À travers l’histoire contemporaine d’Haïti, le couple essentialisation du créole/populisme linguistique a donné lieu à des dérives racialistes/racistes dont le corps social porte encore de profondes traces. Dans sa thèse de doctorat en histoire soutenue le 13 février 2023 à l’Université de Montréal et intitulée « Tout [n] était pas si négatif que ça » : les mémoires contestées du duvaliérisme au sein de la diaspora haïtienne de Montréal, 1964-2014 », Lyns-Virginie Belony précise que « Le raisonnement noiriste fut au cœur de la pensée duvaliériste. S’appuyant sur des différences biologiques entre Africains et Européens, il préconisait un « gouvernement noir pour un peuple noir. » Il se caractérisait également par sa relation conflictuelle avec le libéralisme. À ce sujet, l’historien Matthew Smit (2009) note que « noirisme was a strong anti-liberal component including the implementation of an authoritarian and exclusive state. » (« Le noirisme comportait une forte composante antilibérale, notamment la mise en place d’un État autoritaire et exclusif. ») [Notre traduction] Un peu plus loin dans son analyse, Lyns-Virginie Belony expose que « Si les textes qui ont inspiré Le problème des classes ne témoignent pas forcément d’un effort intellectuel rigoureux ni même d’un souci de nuances, leur importance comme outils de propagande promulguant une vision essentialiste, racialiste (pour ne pas dire raciste) et simpliste de l’histoire d’Haïti n’est pas dérisoire. En 1946, ils s’inscrivent dans une certaine lignée de pensée qu’il est nécessaire d’explorer, même si brièvement, pour comprendre l’apport du duvaliérisme » (Belony 2023, page 64). [Précision : le titre complet du livre de Lorimer Denis et Dr François Duvalier est « Le problème des classes à travers l’histoire d’Haïti », Éditions Fardin, 1965.]

Le discours racialiste-raciste du dictateur François Duvalier –dans lequel s’imbriquent le « noirisme », le « salut des classes moyennes noires » et la « réhabilitation de la race noire »–, a fait l’objet d’une intense propagande et a donné lieu à l’élaboration de plusieurs livres. Sur le registre de la propagande, la dictature de François Duvalier a eu ses intellectuels « en service commandé » : les frères Paul et Jules Blanchet, l’autoproclamé « historien » révisionniste Rony Gilot, l’idéologue raciste René Piquion (porte-étendard du « noirisme » et des « authentiques »), Gérard Daumec (le préfacier en 1967 du « Guide des « Œuvres essentielles » du docteur François Duvalier » paru à l’Imprimerie Henri Deschamps), le proto-nazi Gérard de Catalogne (admirateur de Pétain et de Maurras et responsable éditorial des « Œuvres essentielles » de François Duvalier).

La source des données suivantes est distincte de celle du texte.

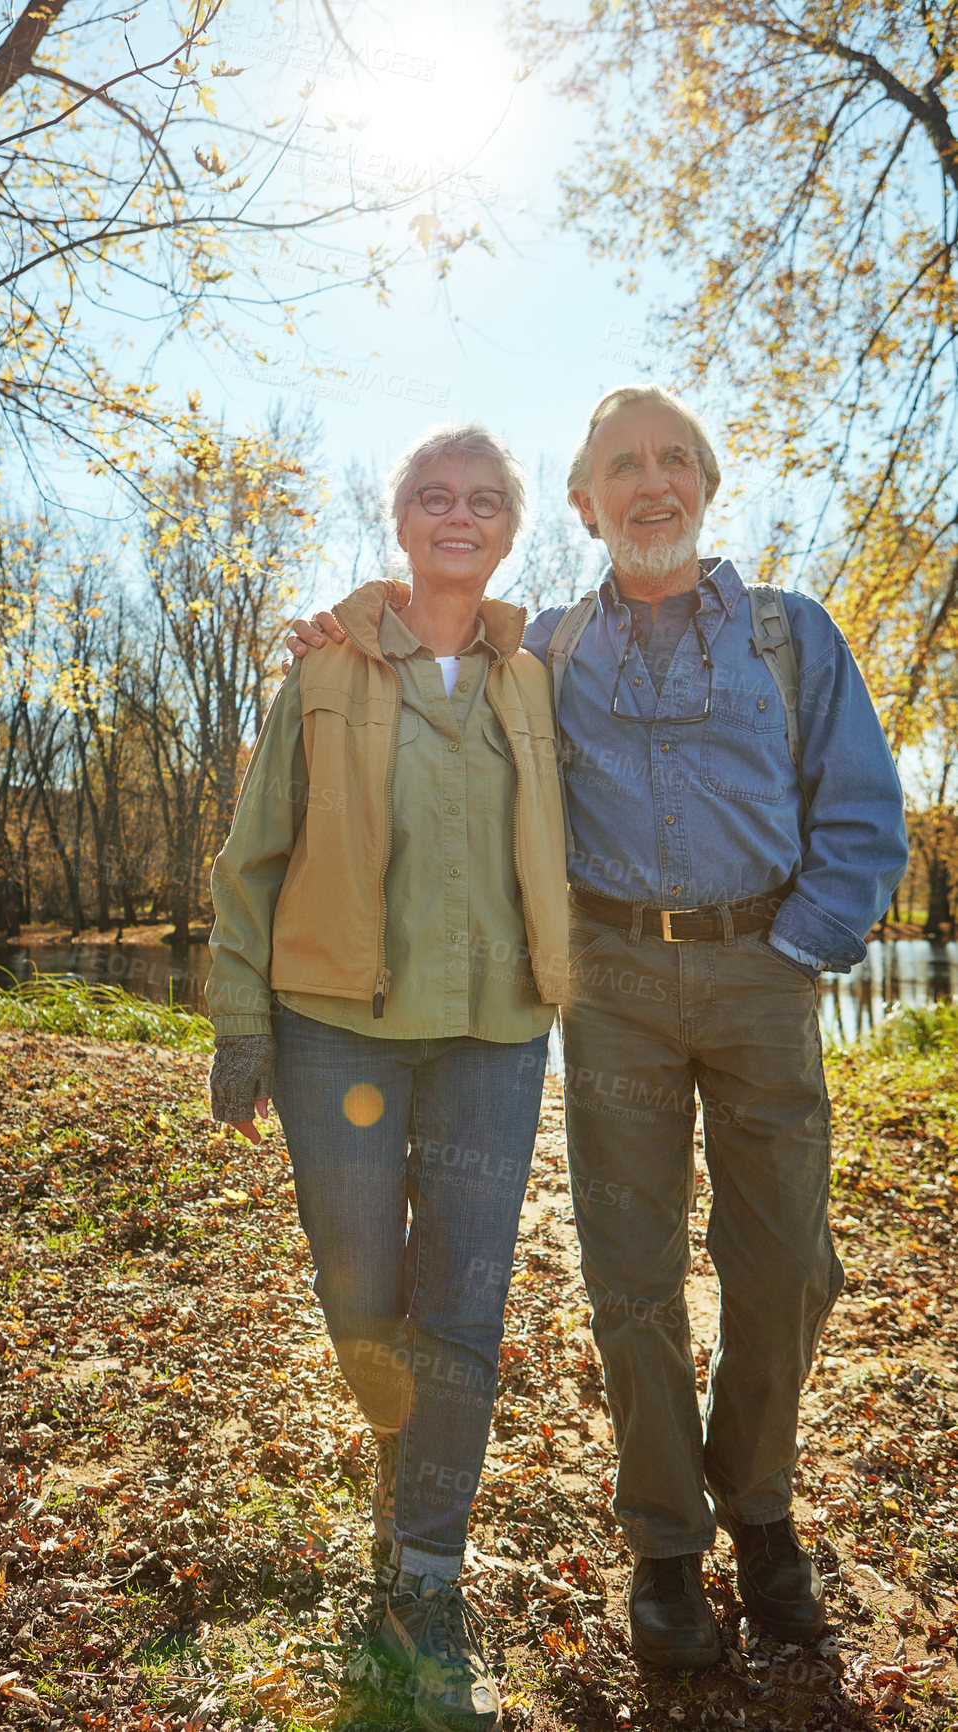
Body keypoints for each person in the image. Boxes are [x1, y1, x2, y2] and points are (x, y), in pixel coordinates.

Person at [286, 384, 909, 1669]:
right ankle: (666, 1545)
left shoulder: (790, 637)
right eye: (621, 464)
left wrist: (793, 951)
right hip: (614, 989)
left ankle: (762, 1509)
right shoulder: (549, 649)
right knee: (631, 1281)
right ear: (582, 502)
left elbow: (860, 820)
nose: (651, 482)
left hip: (762, 978)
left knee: (786, 1268)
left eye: (673, 459)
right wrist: (335, 635)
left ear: (705, 485)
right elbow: (426, 636)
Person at [206, 423, 570, 1732]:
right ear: (399, 516)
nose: (456, 515)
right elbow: (251, 862)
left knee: (461, 1304)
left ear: (508, 526)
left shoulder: (540, 678)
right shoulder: (322, 669)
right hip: (334, 1034)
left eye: (482, 498)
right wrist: (237, 1021)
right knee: (362, 1298)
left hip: (493, 1034)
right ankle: (395, 1449)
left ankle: (426, 1563)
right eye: (432, 495)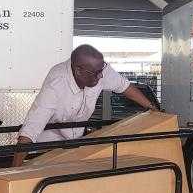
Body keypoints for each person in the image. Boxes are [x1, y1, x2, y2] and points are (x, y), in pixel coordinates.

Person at [12, 44, 158, 166]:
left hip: (76, 145)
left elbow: (125, 87)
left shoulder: (99, 70)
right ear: (78, 70)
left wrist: (154, 109)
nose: (101, 76)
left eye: (102, 70)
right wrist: (14, 172)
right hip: (48, 148)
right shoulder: (56, 85)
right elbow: (30, 130)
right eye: (96, 73)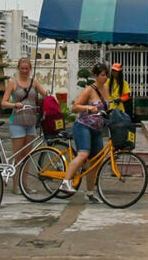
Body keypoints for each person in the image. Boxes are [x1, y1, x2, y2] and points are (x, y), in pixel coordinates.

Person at [60, 62, 111, 203]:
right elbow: (75, 107)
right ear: (95, 76)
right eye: (102, 75)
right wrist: (88, 108)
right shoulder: (89, 90)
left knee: (96, 161)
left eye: (106, 75)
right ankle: (65, 182)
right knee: (83, 154)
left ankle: (89, 192)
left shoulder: (106, 89)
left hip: (97, 129)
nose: (105, 77)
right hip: (83, 126)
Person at [0, 57, 48, 194]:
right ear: (18, 68)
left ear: (30, 69)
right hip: (17, 122)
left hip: (31, 122)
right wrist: (14, 105)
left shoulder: (34, 82)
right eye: (22, 68)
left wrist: (50, 101)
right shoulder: (12, 83)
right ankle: (16, 185)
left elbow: (46, 94)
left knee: (27, 155)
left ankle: (24, 184)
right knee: (18, 155)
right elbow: (3, 103)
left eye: (27, 68)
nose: (24, 71)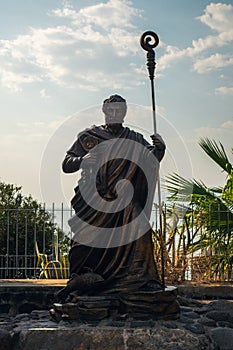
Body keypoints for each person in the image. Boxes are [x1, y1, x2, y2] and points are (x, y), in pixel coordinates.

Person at [58, 94, 166, 302]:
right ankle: (80, 278)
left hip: (124, 199)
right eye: (112, 110)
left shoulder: (134, 139)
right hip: (93, 200)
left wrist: (160, 150)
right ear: (104, 111)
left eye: (119, 111)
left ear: (124, 113)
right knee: (86, 240)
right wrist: (83, 160)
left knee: (140, 227)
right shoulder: (89, 136)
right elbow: (66, 164)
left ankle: (143, 278)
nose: (115, 114)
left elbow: (149, 160)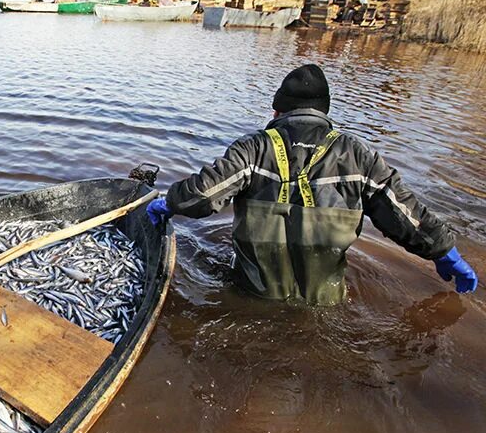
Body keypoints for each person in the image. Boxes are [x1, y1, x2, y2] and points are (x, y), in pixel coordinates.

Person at [146, 64, 478, 305]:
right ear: (324, 111)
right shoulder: (357, 154)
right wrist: (442, 249)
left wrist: (170, 203)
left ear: (277, 110)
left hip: (255, 294)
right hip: (326, 302)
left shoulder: (254, 148)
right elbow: (404, 212)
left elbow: (203, 195)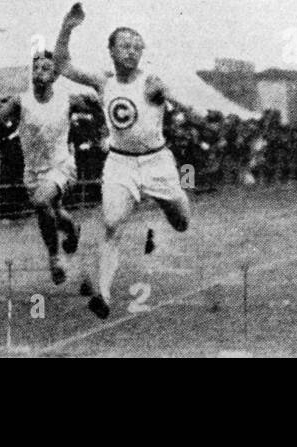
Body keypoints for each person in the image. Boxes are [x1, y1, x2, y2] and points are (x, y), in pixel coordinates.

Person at [54, 3, 192, 319]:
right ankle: (103, 294)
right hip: (120, 163)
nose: (131, 52)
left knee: (181, 222)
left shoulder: (150, 82)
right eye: (124, 46)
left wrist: (181, 103)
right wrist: (67, 27)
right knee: (112, 224)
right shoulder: (103, 82)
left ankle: (169, 207)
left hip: (157, 162)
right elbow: (62, 64)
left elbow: (169, 94)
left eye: (136, 46)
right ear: (112, 51)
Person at [0, 51, 81, 286]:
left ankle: (54, 258)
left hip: (62, 166)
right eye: (36, 68)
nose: (39, 73)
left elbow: (96, 105)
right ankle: (72, 229)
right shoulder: (21, 101)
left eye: (46, 69)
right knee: (52, 211)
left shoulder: (67, 99)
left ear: (55, 75)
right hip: (33, 171)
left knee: (41, 202)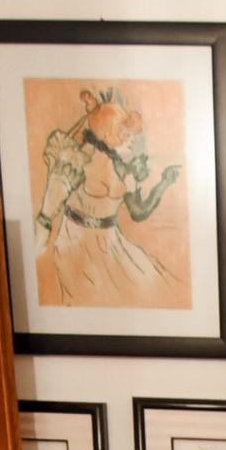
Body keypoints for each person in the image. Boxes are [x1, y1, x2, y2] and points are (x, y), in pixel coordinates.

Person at [34, 88, 182, 305]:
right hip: (74, 244)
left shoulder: (121, 169)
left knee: (147, 283)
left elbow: (138, 212)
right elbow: (54, 197)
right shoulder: (76, 157)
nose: (132, 141)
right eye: (126, 134)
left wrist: (164, 182)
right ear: (108, 134)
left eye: (132, 135)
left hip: (110, 244)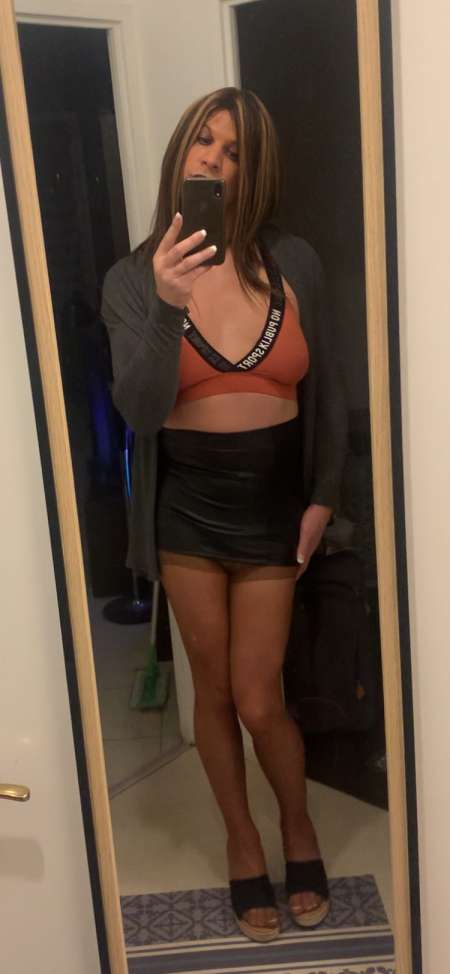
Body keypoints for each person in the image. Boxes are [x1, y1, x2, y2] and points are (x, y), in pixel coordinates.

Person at [101, 87, 347, 942]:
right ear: (181, 151)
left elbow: (329, 390)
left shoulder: (294, 261)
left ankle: (298, 826)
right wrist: (168, 302)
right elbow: (139, 411)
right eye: (204, 141)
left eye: (235, 150)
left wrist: (323, 496)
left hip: (274, 504)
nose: (214, 158)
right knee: (212, 691)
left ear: (253, 170)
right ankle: (244, 844)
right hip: (188, 512)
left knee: (258, 696)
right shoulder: (133, 278)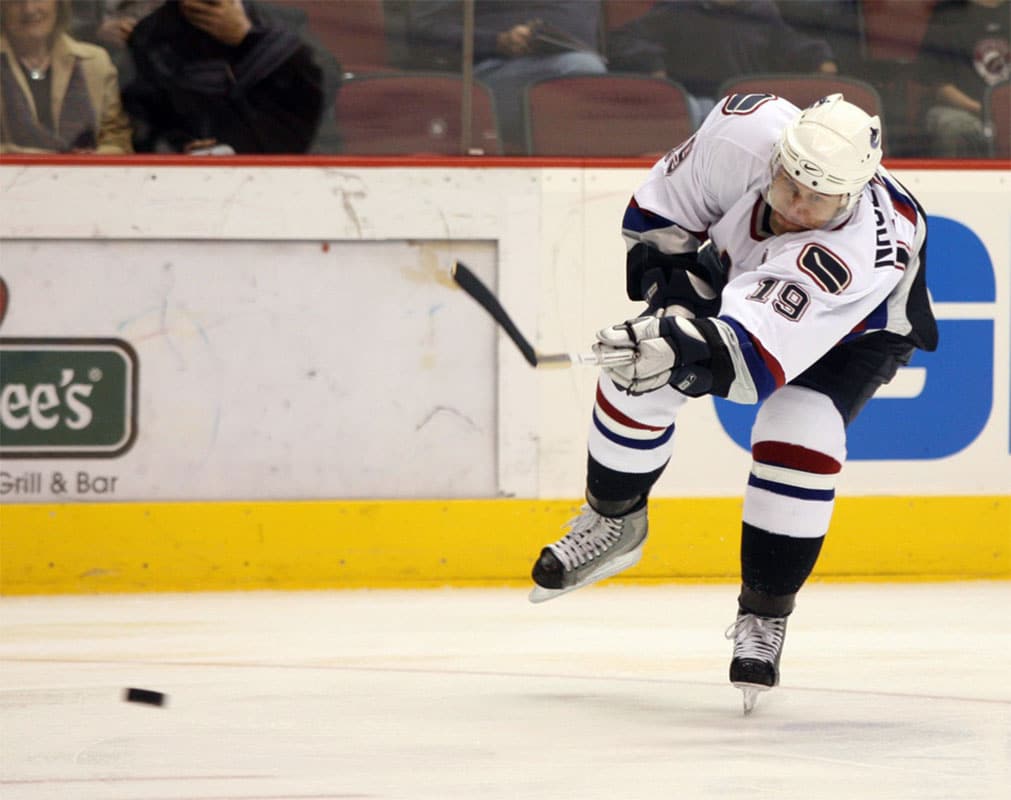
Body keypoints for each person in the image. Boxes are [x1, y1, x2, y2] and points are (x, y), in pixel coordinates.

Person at [528, 92, 938, 713]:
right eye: (789, 183)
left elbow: (748, 368)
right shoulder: (742, 133)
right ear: (776, 156)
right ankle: (615, 518)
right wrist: (669, 312)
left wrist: (679, 342)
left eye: (818, 199)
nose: (796, 207)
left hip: (856, 329)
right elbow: (660, 219)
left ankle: (764, 614)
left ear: (850, 198)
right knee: (634, 372)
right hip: (749, 280)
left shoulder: (853, 253)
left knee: (798, 430)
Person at [122, 0, 325, 154]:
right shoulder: (151, 36)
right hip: (192, 175)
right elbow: (143, 117)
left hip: (286, 163)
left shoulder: (283, 23)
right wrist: (180, 145)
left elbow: (325, 84)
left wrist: (247, 37)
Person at [407, 1, 608, 153]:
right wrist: (497, 42)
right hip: (487, 73)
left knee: (590, 74)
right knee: (584, 71)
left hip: (580, 67)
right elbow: (425, 29)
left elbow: (625, 41)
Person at [607, 0, 839, 127]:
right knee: (707, 114)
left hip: (752, 104)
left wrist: (819, 57)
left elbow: (788, 42)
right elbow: (626, 38)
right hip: (698, 101)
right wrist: (652, 65)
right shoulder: (679, 7)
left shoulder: (760, 9)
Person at [1, 0, 133, 153]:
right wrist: (47, 160)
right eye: (15, 2)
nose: (29, 9)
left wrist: (92, 158)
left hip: (88, 175)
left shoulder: (95, 63)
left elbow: (118, 140)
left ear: (59, 4)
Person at [917, 0, 1010, 157]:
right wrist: (983, 109)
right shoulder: (949, 14)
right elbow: (937, 83)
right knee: (953, 126)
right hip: (962, 111)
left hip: (1007, 112)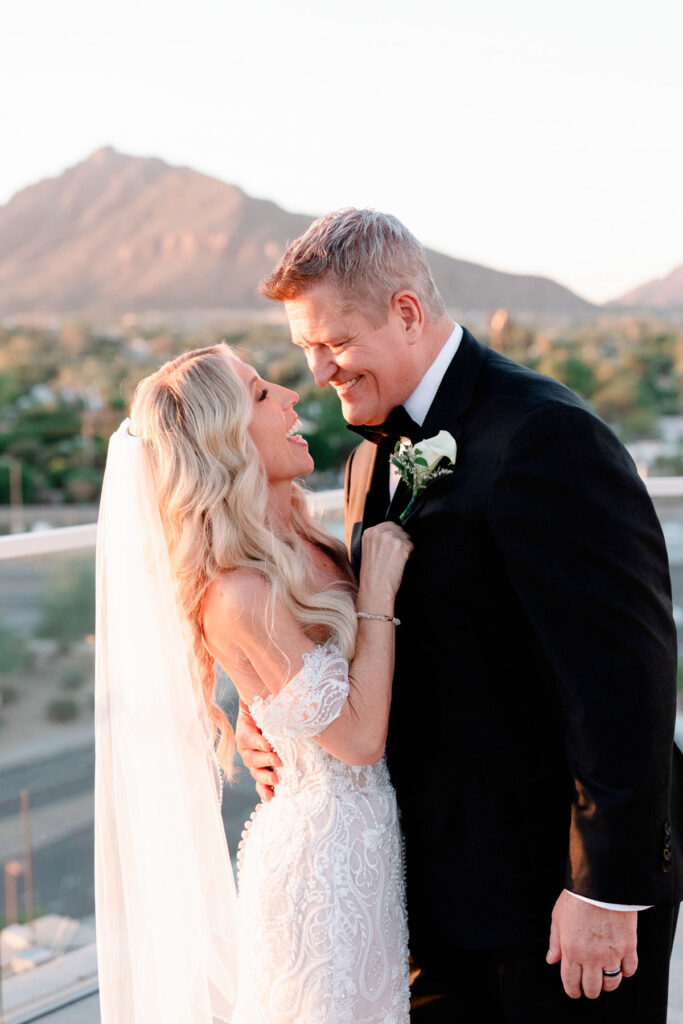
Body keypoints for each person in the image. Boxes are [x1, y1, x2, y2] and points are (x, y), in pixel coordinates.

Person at [237, 209, 683, 1022]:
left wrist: (606, 890)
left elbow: (626, 679)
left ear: (405, 311)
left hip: (548, 901)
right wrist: (272, 703)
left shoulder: (545, 436)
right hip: (427, 890)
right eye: (304, 347)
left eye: (332, 341)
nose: (317, 369)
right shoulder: (370, 449)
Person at [93, 344, 414, 1023]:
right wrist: (378, 589)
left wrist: (261, 708)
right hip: (321, 872)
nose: (292, 396)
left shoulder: (300, 537)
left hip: (365, 845)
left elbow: (298, 683)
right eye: (262, 394)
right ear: (223, 440)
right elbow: (355, 740)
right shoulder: (236, 591)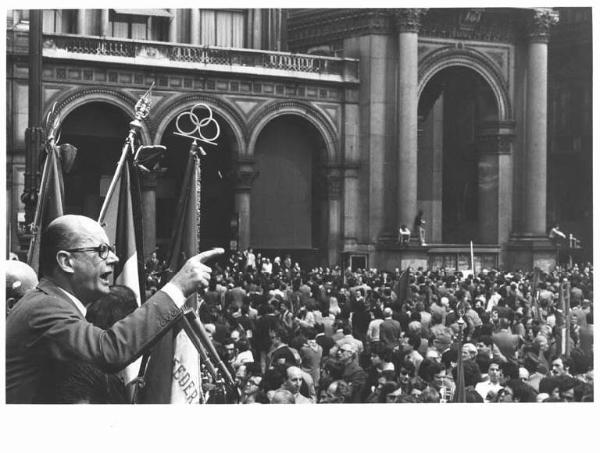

Lorimer Denis et François Duvalier ont publié conjointement leur livre-phare « Le problème des classes à travers l’histoire d’Haïti » aux Éditions Fardin, en 1965, et en 1967 François Duvalier a fait paraître le « Guide des « Œuvres essentielles » du docteur François Duvalier ». Dans « Le problème des classes à travers l’histoire d’Haïti », les auteurs consignent une lecture essentialiste-raciste de l’Histoire d’Haïti et totémisent la « race » noire de plusieurs façons : « Si nous remontons à notre passé colonial nous verrons que le colon avait institué ce sophisme de simple inspection pour justifier l’esclavage du noir. D’où le dogme d’infériorité de celui-ci inventé pour rayer la race noire de l’espèce humaine. » Et qualifiant Toussaint Louverture de « Génie de notre Race », ils exposent que « St-Domingue est désormais sous l’égide du Héros qui s’était promis d’en faire le berceau de la liberté de sa Race dans le Nouveau Monde, ce fait s’est accompli : du même coup il jeta les fondements d’une Civilisation Noire dans l’Hémisphère Occidental ». Poursuivant dans ce livre l’exposé de leur vision essentialiste-racialiste de l’Histoire d’Haïti, Lorimer Denis et François Duvalier établissent un lien consubstantiel entre « race » et « classe » : « Commentant la pensée d’Emmanuel Edouard, Duraciné Vaval écrit : « Nul plus que lui (sinon le Dr. Louis Joseph Janvier) ne s’est appesanti [sur] la question sociale haïtienne qui dérive d’une question de race. J’en prends occasion pour retenir votre attention sur ce fait que la question sociale haïtienne dérive d’une question de race ».